Let’s use this information in the dataset brains located in the package alr3.

library(alr3)
## Warning: package 'alr3' was built under R version 3.4.3
## Loading required package: car
## Warning: package 'car' was built under R version 3.4.3
data(brains)
attach(brains)
names(brains)
## [1] "BrainWt" "BodyWt"

As we can tell from the data the response variable= Brainwt, predictor variable=Bodywt.

mod<-lm(BrainWt~BodyWt, data=brains)
plot(mod)

The outliers are human, Asian elephant, and African elephant. The elephants are outside of the red dotted line in Cook’s distance. This means that they have too much influence.

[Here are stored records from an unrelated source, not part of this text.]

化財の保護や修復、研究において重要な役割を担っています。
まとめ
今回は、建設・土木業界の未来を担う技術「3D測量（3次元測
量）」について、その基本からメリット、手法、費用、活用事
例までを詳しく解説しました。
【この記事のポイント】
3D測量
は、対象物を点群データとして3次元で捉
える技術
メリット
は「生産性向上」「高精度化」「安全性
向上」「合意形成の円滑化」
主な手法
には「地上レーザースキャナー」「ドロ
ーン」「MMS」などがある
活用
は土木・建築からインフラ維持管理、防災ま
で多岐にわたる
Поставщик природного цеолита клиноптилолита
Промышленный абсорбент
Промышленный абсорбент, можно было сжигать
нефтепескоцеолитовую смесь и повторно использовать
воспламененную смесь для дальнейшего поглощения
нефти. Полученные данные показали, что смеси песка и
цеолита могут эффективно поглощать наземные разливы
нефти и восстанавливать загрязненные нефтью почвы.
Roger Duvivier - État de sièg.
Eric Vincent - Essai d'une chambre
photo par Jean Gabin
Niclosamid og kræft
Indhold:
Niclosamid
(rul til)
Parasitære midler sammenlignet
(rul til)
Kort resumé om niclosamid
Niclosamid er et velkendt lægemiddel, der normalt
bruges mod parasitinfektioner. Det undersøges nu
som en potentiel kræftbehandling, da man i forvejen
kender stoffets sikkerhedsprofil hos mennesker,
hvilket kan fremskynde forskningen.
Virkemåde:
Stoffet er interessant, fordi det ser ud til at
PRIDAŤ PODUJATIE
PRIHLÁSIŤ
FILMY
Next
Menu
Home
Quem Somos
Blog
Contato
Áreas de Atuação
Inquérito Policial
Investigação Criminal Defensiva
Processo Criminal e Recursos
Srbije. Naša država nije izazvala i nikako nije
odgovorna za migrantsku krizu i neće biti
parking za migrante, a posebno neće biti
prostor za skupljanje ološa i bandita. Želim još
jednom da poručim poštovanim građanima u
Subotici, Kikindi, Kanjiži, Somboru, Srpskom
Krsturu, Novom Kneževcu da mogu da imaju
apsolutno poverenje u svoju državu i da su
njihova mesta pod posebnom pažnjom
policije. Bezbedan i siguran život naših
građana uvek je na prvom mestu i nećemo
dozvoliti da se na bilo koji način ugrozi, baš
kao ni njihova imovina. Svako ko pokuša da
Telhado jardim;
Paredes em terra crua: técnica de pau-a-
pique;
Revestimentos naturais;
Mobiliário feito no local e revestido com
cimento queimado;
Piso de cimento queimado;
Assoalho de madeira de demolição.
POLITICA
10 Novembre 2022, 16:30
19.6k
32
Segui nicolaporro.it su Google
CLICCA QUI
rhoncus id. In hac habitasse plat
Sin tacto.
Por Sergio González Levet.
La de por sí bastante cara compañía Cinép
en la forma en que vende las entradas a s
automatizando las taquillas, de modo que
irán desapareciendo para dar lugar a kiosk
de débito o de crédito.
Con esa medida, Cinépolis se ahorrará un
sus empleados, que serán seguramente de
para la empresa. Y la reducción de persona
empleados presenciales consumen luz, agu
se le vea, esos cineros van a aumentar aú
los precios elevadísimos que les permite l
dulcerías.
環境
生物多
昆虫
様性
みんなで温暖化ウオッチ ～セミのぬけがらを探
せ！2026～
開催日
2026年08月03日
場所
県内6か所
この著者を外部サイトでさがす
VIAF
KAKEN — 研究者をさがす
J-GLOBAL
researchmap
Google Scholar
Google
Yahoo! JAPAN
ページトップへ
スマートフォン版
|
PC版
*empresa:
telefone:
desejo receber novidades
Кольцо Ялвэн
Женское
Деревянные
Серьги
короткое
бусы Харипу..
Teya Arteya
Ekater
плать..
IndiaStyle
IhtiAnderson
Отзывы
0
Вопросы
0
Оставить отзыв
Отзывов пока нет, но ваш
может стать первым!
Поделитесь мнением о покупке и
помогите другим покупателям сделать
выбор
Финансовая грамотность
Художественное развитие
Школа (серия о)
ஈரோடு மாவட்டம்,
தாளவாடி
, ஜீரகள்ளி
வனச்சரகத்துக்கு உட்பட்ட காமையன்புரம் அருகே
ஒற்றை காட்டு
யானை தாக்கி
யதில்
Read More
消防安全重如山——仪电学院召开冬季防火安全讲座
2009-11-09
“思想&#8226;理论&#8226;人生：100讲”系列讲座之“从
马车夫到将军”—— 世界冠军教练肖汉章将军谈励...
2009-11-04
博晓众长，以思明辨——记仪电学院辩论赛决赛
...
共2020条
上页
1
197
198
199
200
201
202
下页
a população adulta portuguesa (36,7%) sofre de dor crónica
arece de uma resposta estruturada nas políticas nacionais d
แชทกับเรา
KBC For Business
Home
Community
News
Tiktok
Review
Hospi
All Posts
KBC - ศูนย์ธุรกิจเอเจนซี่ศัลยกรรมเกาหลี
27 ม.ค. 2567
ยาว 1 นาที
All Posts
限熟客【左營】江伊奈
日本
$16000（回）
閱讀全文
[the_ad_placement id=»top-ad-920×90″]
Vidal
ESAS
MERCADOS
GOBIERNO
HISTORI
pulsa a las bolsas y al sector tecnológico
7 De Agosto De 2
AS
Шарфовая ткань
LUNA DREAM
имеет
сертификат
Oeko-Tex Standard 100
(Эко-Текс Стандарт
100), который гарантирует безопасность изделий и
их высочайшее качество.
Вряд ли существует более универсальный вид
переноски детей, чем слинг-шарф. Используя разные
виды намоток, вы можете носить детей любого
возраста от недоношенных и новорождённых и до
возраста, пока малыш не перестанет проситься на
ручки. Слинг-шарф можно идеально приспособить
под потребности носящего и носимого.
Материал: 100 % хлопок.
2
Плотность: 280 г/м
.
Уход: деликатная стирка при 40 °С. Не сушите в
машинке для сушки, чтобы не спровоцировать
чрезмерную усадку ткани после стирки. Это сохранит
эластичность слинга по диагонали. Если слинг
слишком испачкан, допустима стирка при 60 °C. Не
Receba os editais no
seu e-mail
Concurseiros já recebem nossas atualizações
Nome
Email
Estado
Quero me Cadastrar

Now we must transform them to get them to become linear. The three formulas below can do this.

  1. sqrt(y)=xbeta+E

    Needs y>0

    Helps with heteroscedasticity

    Could help with mean function

  2. log(y)=xbeta+E

    Needs y>0

    Helps with heteroscedasticity

    Could help with mean function

  3. 1/y=xbeta+E

    Could work well if some understanding of the topic tells you x and y are inversely related

Our goal is now to improve mean function and maybe heteroscedasticity.

par(mfrow=c(2,2))
mod2<-((lm(sqrt(BrainWt)~BodyWt, data=brains)))
plot(mod2)

mod3<-(lm(log(BrainWt)~BodyWt, data=brains))
plot(mod3)

sc<-1/BrainWt
mod4<-lm((1/BrainWt)~BodyWt, data=brains)
plot(mod4)

mod5<-((lm(sqrt(BrainWt)~sqrt(BodyWt), data=brains)))
plot(mod5)

mod6<-(lm(log(BrainWt)~log(BodyWt), data=brains))
plot(mod6)

As seen from this data, taking the log of the y and xbeta is the best fit graph for the data brains.

Now we can do this again using the car dataset.

attach(cars)
par(mfrow=c(2,2))
cmod2<-((lm(sqrt(dist)~speed)))
plot(cmod2)

cmod3<-((lm(log(dist)~speed)))
plot(cmod3)

cmod4<-((lm(1/(dist)~speed)))
plot(cmod4)

cmod5<-((lm(sqrt(dist)~sqrt(speed))))
plot(cmod5)

Taking the sqrt of the dist is the best fit graph for this cars dataset.

5.4 Outliers and influential points

Cook’s distance helped us find data pts with leverage. Outlier in x direction is not an influence pt. Outliers in y direction are influence pts. Not all outliers with cause problems.

How to find outliers in y directions

studentize resids=resid/(SE (resid)) if abs(studentized resids)> 2 then we need to pay extra attention to it.

How to deal with outliers: You can delete if it was clearly wrong. Don’t delete if not clearly wrong, If it was correctly measured and entered figure out what happened. Car manufacturer X has problems with brakes. Also ask yourself are you missing a predictor? If so it might cause the outliers.